Если читать только четные или нечетные реплики, диалог обретает смысл, хотя и перестает быть диалогом.
– Знаешь, я пытался их посчитать, – говорит Анатолий в следующее Светланино появление на кухне. Она улыбается.
– Но многие похожи… – в следующее. (Она улыбается.)
– …И никогда не появляются все вместе… (Улыбается.)
– …то есть число колеблется от восьми до тринадцати…
– …то есть нас посещало примерно десять с половиной кошек в день.
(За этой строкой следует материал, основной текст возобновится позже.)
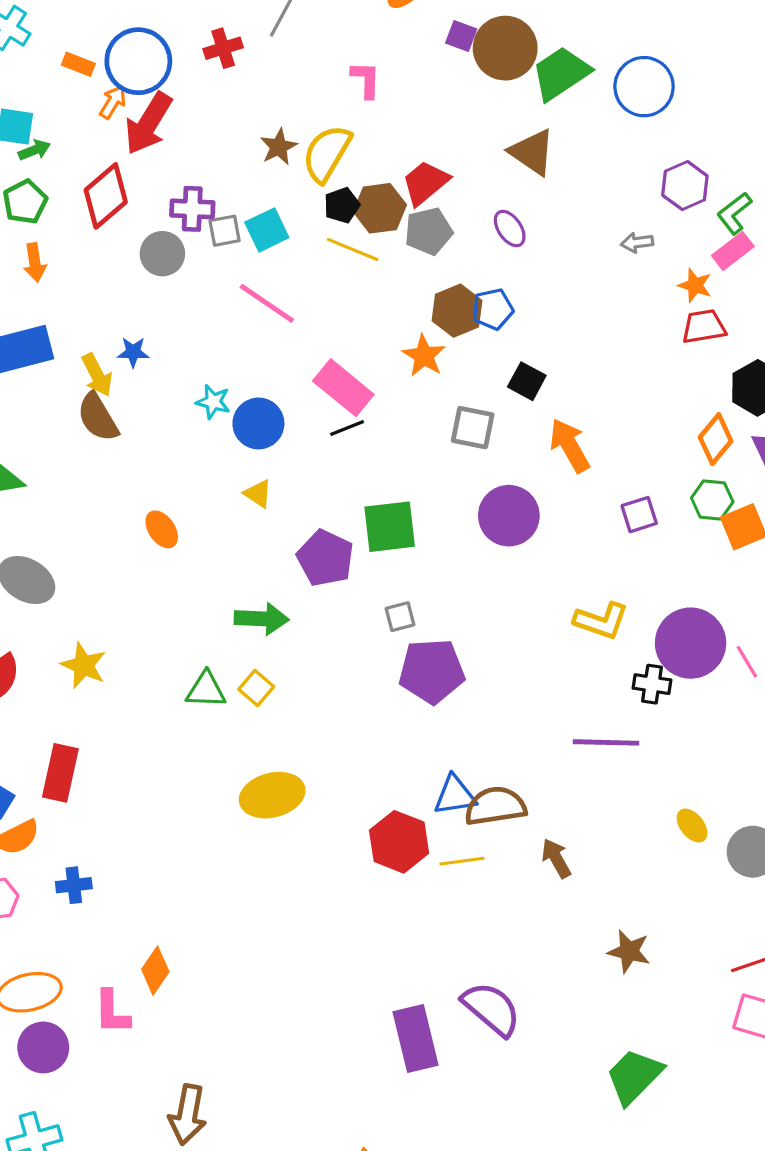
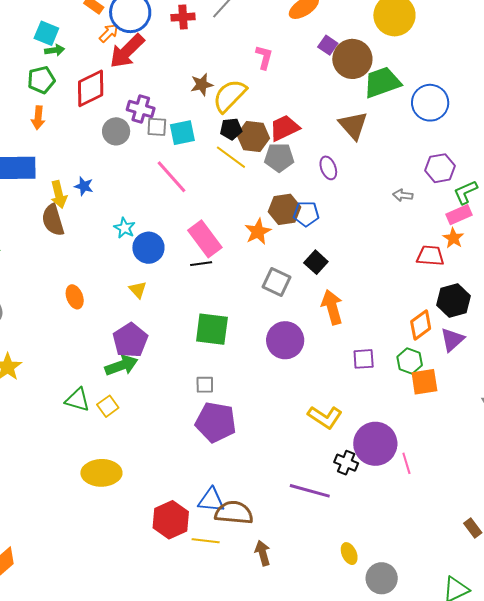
orange star: (695, 285) -> (453, 238), moved
purple pentagon: (325, 558) -> (130, 340), moved
green arrow: (262, 619) -> (121, 365), turned -36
– Ну вот, ливануло, – говорит Светлана.
Она забирает у мужа нарезанный хлеб и несет его на террасу; поправляет пижму в кувшине; задумывается, глядя через витражные стекла на темную пустую дорогу.
Радио поет «Вместе весело шагать по просторам…».
– Так какие новости на станции? – кричит с кухни Анатолий.
– Встретила Екатерину Анатольевну, говорит, в Востряково дом сгорел, – Лариса Витальевна, переодетая в домашнее платье, возникает на кухне. – Никто, слава богу, не погиб.
– А от чего загорелся-то?
– Так кто его знает, может…
И вот тут на кухне появляются рыдающая Катя и бледный Вова.
– Вова! – строго говорит Анатолий. – Сколько раз тебе объяснять, что Катя слишком маленькая для…
– Папа! – в ужасе говорит Вова. – Мы Леву убили.
Дальше начинается хаос и безумие, потому что за клубничными грядками действительно виден Лева, который лежит неподвижно под барабанящим дождем. Первой кидается к нему бабушка Лара, а за ней остальные, со своими «я только сказала умирай я тебя убила», «давайте я сбегаю за костей он же доктор», «господи какой позор чужой ребенок» и, наконец, «лева лева левочка».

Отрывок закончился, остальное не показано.